Getting all these products to work together when they all are evolving at the same time and at a high innovation pace, is staggeringly complex! First, take the problems for just one single product: you want to deliver short-term customer value, you want to make sure your code is sound and ready for adding future value and features, and you invest by adding code today that is the foundation for customer value planned in future releases. Experience tells you that you need a software architecture with modules that you evolve according to a plan. If not, you end up architecting and designing feature by feature. In that case, your code gets messy, you keep adding new features through hacks and than hacks on hacks. Your technical debt increases and your velocity goes down.

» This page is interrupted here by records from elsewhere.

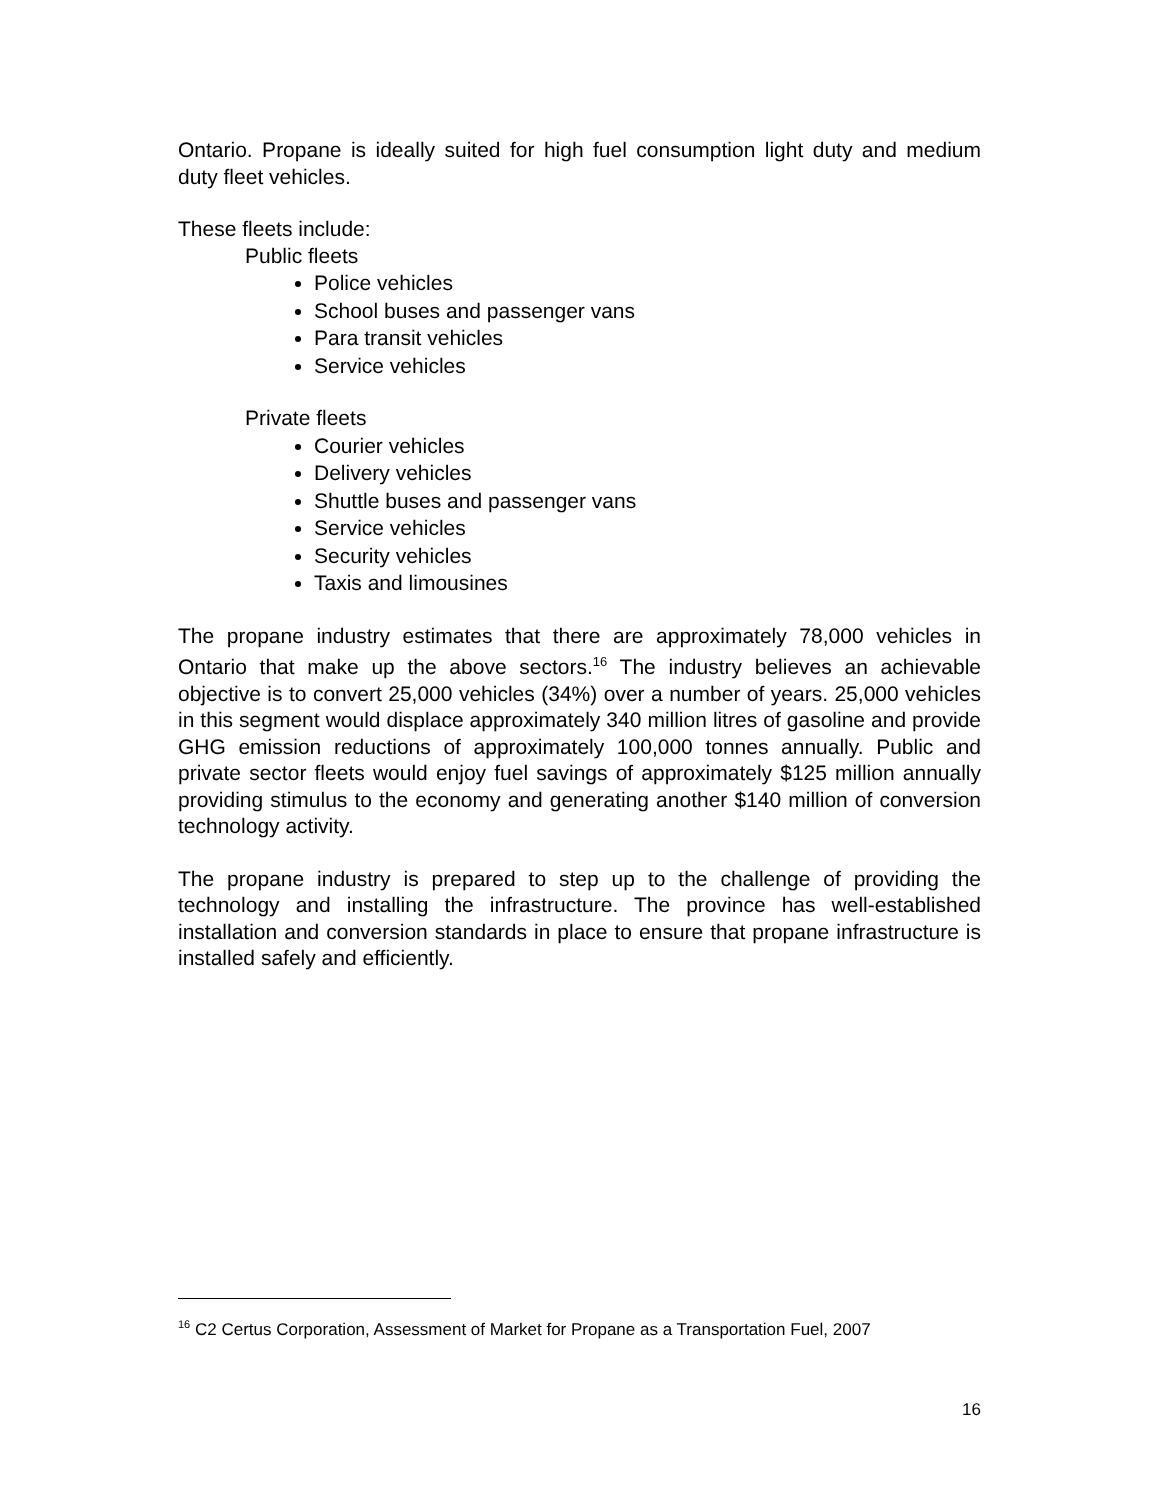Ontario. Propane is ideally suited for high fuel consumption light duty and medium duty fleet vehicles.
These fleets include:
Public fleets
Police vehicles
School buses and passenger vans
Para transit vehicles
Service vehicles
Private fleets
Courier vehicles
Delivery vehicles
Shuttle buses and passenger vans
Service vehicles
Security vehicles
Taxis and limousines
The propane industry estimates that there are approximately 78,000 vehicles in Ontario that make up the above sectors.<sup>16</sup> The industry believes an achievable objective is to convert 25,000 vehicles (34%) over a number of years. 25,000 vehicles in this segment would displace approximately 340 million litres of gasoline and provide GHG emission reductions of approximately 100,000 tonnes annually. Public and private sector fleets would enjoy fuel savings of approximately $125 million annually providing stimulus to the economy and generating another $140 million of conversion technology activity.
The propane industry is prepared to step up to the challenge of providing the technology and installing the infrastructure. The province has well-established installation and conversion standards in place to ensure that propane infrastructure is installed safely and efficiently.
<sup>16</sup> C2 Certus Corporation, Assessment of Market for Propane as a Transportation Fuel, 2007
16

This is if you only have one product, but what if your product also interacts with a whole slew of other products in many different configurations and solutions? And what if all these configurations and solutions have slightly different requirements for how the same functionality is supposed to work in each? If you are a good architect, you try to generalise and plan your software architecture to cater for variance, and you try to use the same APIs, protocols, and interfaces in all the configurations and solutions. But in order to do this, you need insight into where you are going, so you can plan and see where there are similarities and where you need dedicated code for each context you operate in. But what if you have 100+ products and they all do agile in various forms, so you have little transparency into where they are going, and the innovation pace is high? And add to that a group of executives and managers who change course often because the industry is in rapid change? Even in an organisation with perfect strategic planning capabilities, the predictability is low, so you end up designing, planning, and then re-designing and re-planning repeatedly.

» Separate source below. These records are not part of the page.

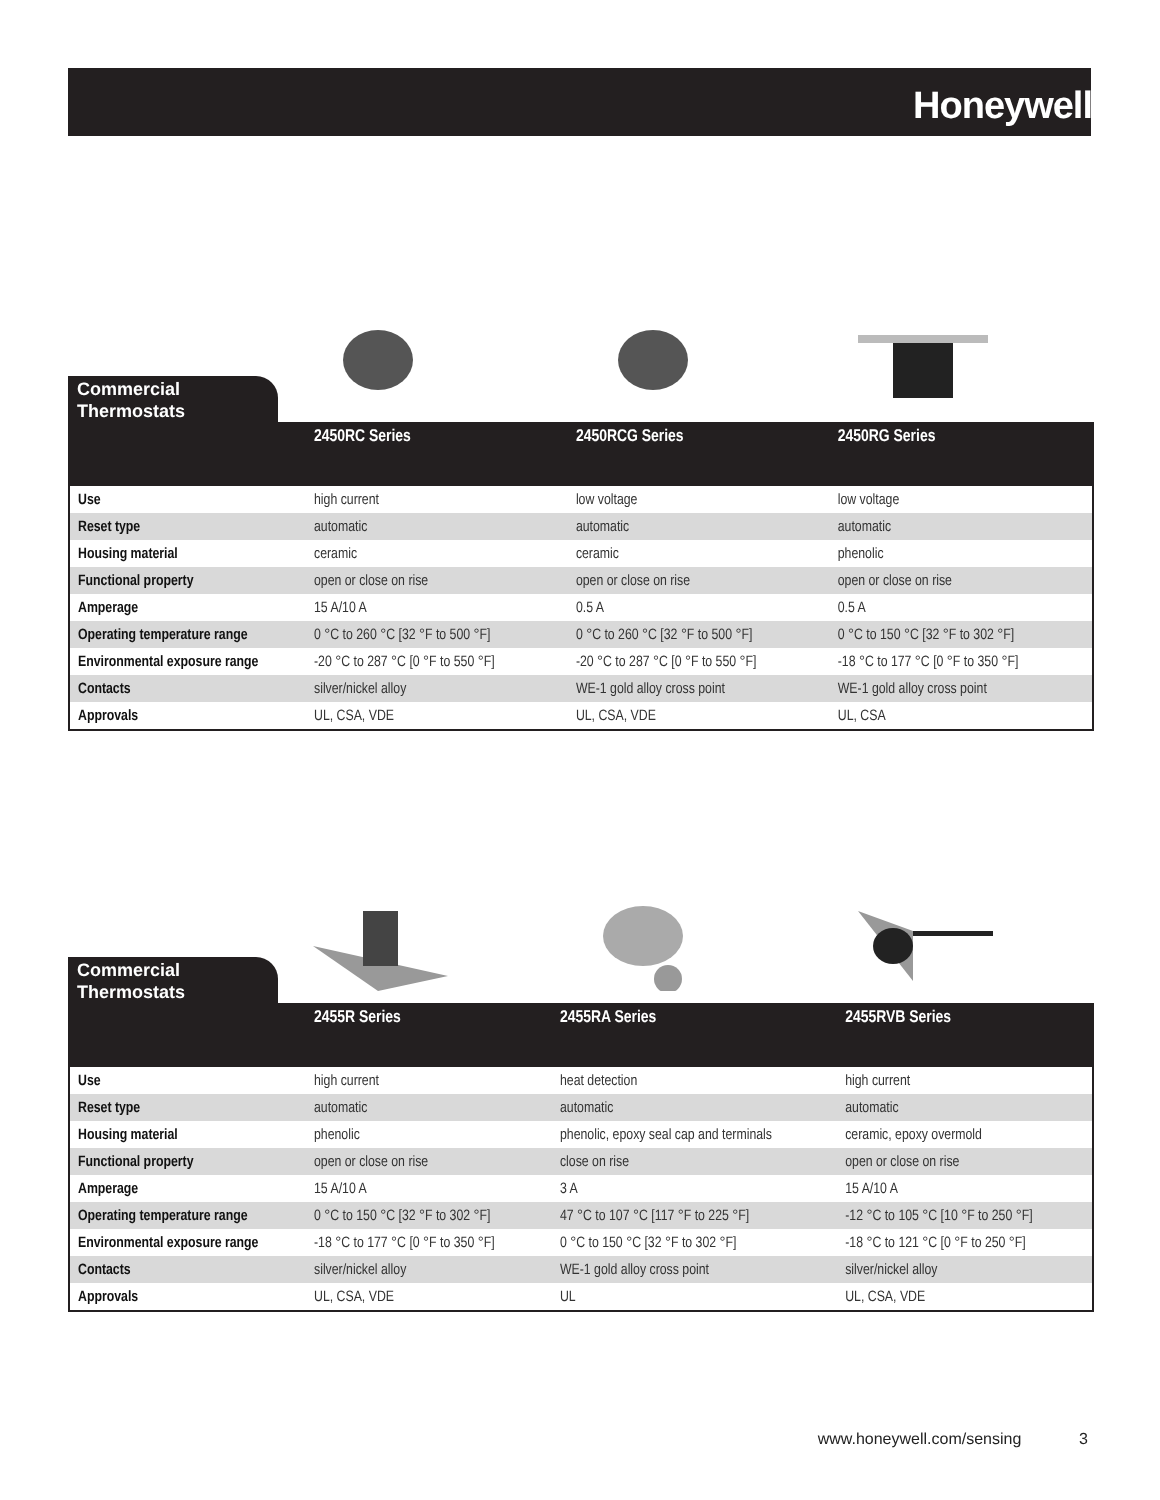Honeywell
Commercial Thermostats
| | 2450RC Series | 2450RCG Series | 2450RG Series |
| --- | --- | --- | --- |
| Use | high current | low voltage | low voltage |
| Reset type | automatic | automatic | automatic |
| Housing material | ceramic | ceramic | phenolic |
| Functional property | open or close on rise | open or close on rise | open or close on rise |
| Amperage | 15 A/10 A | 0.5 A | 0.5 A |
| Operating temperature range | 0 °C to 260 °C [32 °F to 500 °F] | 0 °C to 260 °C [32 °F to 500 °F] | 0 °C to 150 °C [32 °F to 302 °F] |
| Environmental exposure range | -20 °C to 287 °C [0 °F to 550 °F] | -20 °C to 287 °C [0 °F to 550 °F] | -18 °C to 177 °C [0 °F to 350 °F] |
| Contacts | silver/nickel alloy | WE-1 gold alloy cross point | WE-1 gold alloy cross point |
| Approvals | UL, CSA, VDE | UL, CSA, VDE | UL, CSA |
Commercial Thermostats
| | 2455R Series | 2455RA Series | 2455RVB Series |
| --- | --- | --- | --- |
| Use | high current | heat detection | high current |
| Reset type | automatic | automatic | automatic |
| Housing material | phenolic | phenolic, epoxy seal cap and terminals | ceramic, epoxy overmold |
| Functional property | open or close on rise | close on rise | open or close on rise |
| Amperage | 15 A/10 A | 3 A | 15 A/10 A |
| Operating temperature range | 0 °C to 150 °C [32 °F to 302 °F] | 47 °C to 107 °C [117 °F to 225 °F] | -12 °C to 105 °C [10 °F to 250 °F] |
| Environmental exposure range | -18 °C to 177 °C [0 °F to 350 °F] | 0 °C to 150 °C [32 °F to 302 °F] | -18 °C to 121 °C [0 °F to 250 °F] |
| Contacts | silver/nickel alloy | WE-1 gold alloy cross point | silver/nickel alloy |
| Approvals | UL, CSA, VDE | UL | UL, CSA, VDE |
www.honeywell.com/sensing 3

Well, you get many results, but one of the most tangled and complex engineering challenges is what I call distributed system architectural debt. This is a kind of debt that one team cannot fully understand or factor in. Each permutation and interaction between products need to be tested separately to make sure it works, typically designed, implemented, and tested by separate groups with limited interaction with other groups developing other stuff. The test matrices balloon and introducing a new feature creates ripple effects, not only for the test scenario where the feature is used, but across the board because the code that was touched implements an interface to a number of other products that thus will be impacted. When designing a new feature that needs to work in a certain way across several products, the number of scenarios to evaluate becomes too many for a single architect to understand and plan for, even if transparency was high. The result is that more and more critical issues show up later in the development process, after implementation has been done. The number of critical solution bugs or design flaws that show up after code complete increases.
In subsequent posts in this series, I will address this fundamental problem in architecting large inter-dependent systems from several different angles:
- What is distributed system architectural debt and how can it be broken down into pieces that can be managed?
- What are the priorities and forces guiding architectural evolution in a large engineering organisation and how do they interact, often at conflict with each other?
- Why are sound abstractions and classic architectural layering an obvious, though highly difficult, approach to reducing architectural debt and building a sound architecture?
- What are the organisational and people challenges when dealing with architectural debt?
- How to move from managing architectural debt to using architecture as a vehicle for innovation?
If you have perspectives and suggestions for what to address in this series, I’d love to hear from you!